(What you will do)
Copy out the items below with "chart" replaced by "graph" everywhere and everything else unchanged. Leave the pictures out.

════

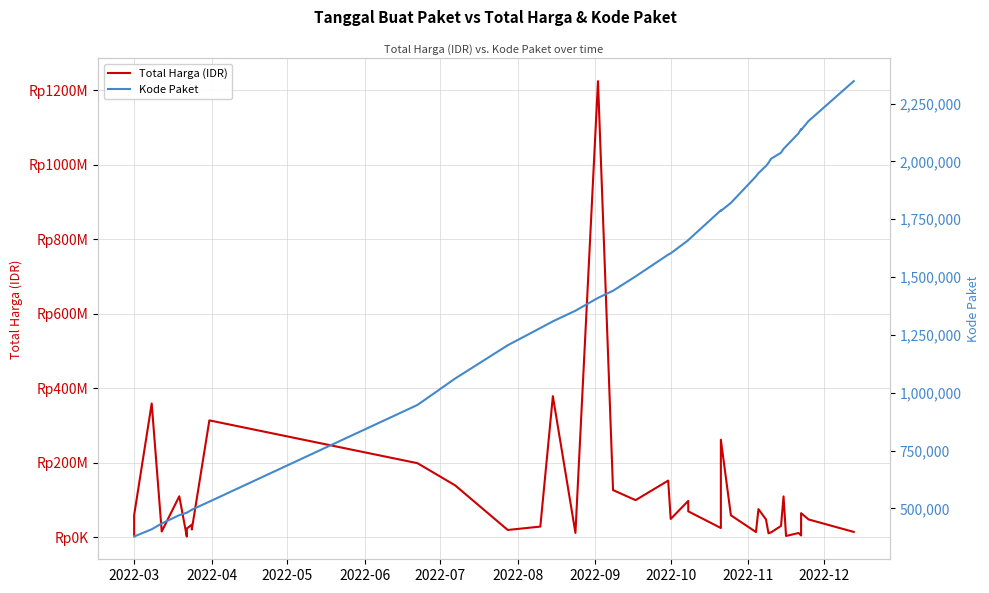

True or false: Total Harga (IDR) and Kode Paket intersect in this chart.

False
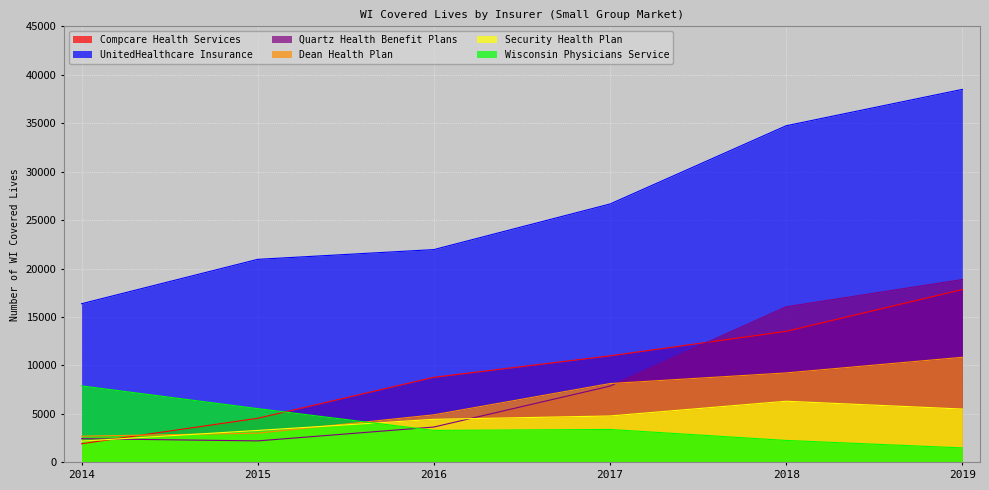

Which has a higher value, 2016 or 2017?

2017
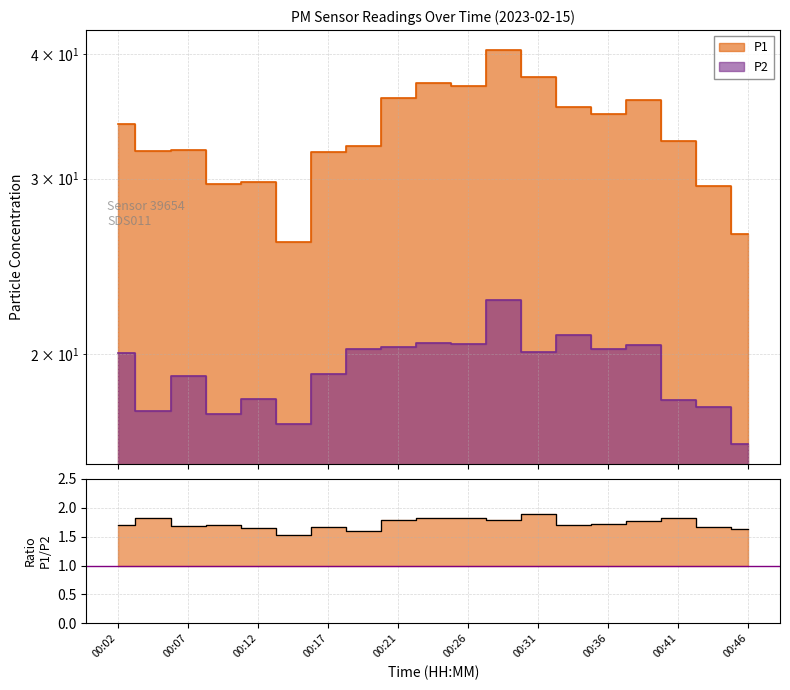

At which category is the sum across all series the highest?

00:29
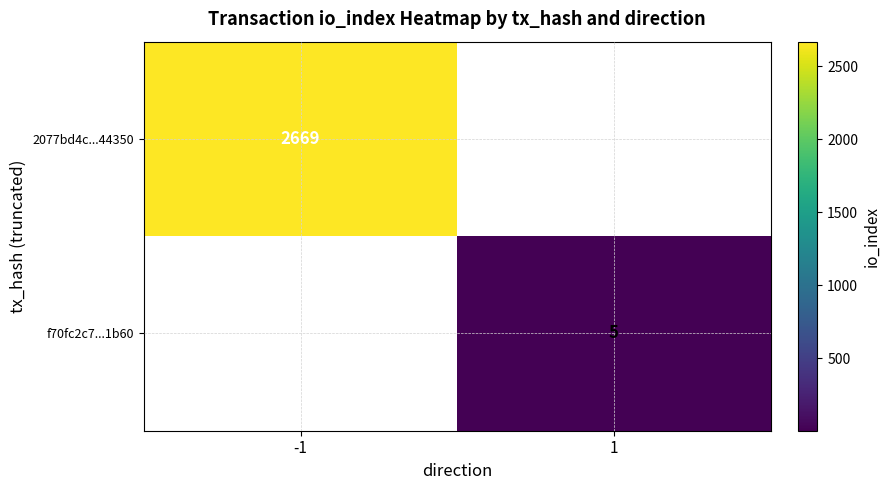

How many categories are shown in the chart?

2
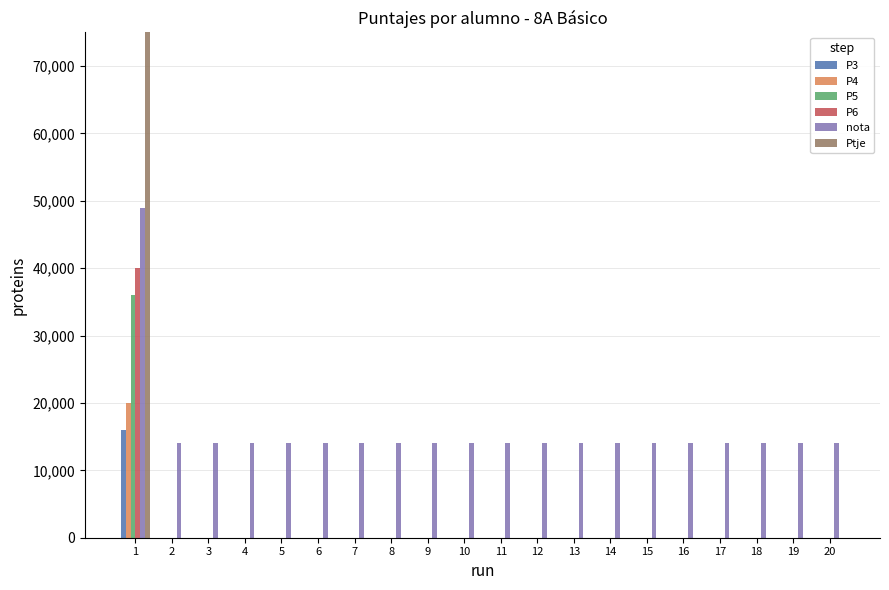

Between 16 and 20, which is larger?

16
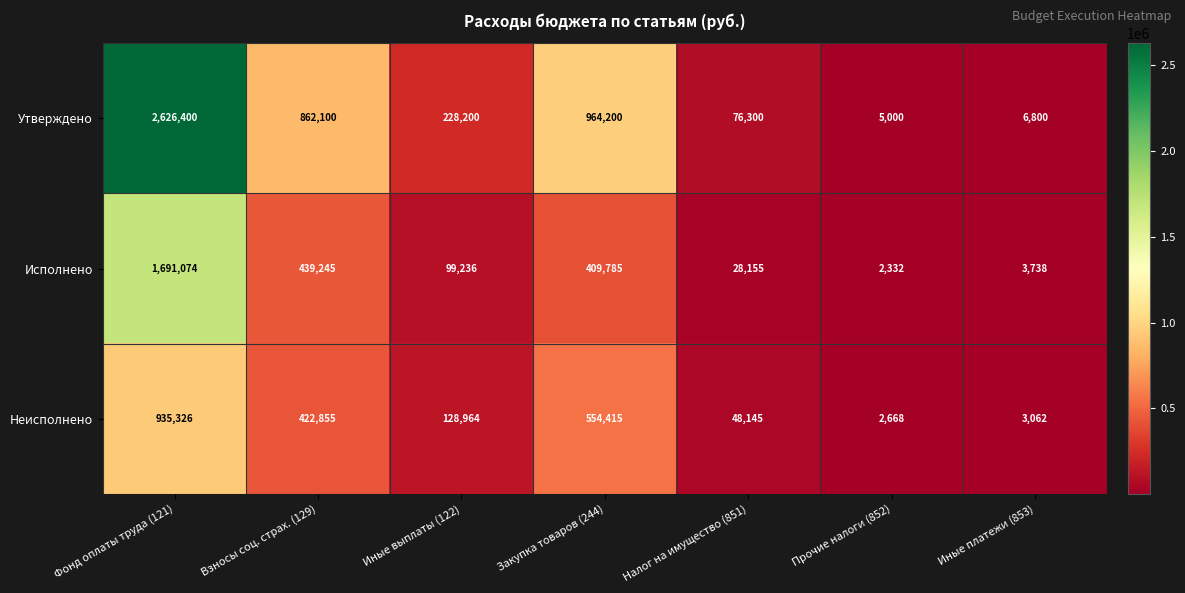

Rank the series by their average value, from highest to lowest.

Утверждено, Исполнено, Неисполнено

════

(Finished task)
True or false: Total Harga (IDR) and Kode Paket intersect in this graph.

False

Which has a higher value, 2016 or 2017?

2017

At which category is the sum across all series the highest?

00:29

How many categories are shown in the graph?

2

Between 16 and 20, which is larger?

16

Rank the series by their average value, from highest to lowest.

Утверждено, Исполнено, Неисполнено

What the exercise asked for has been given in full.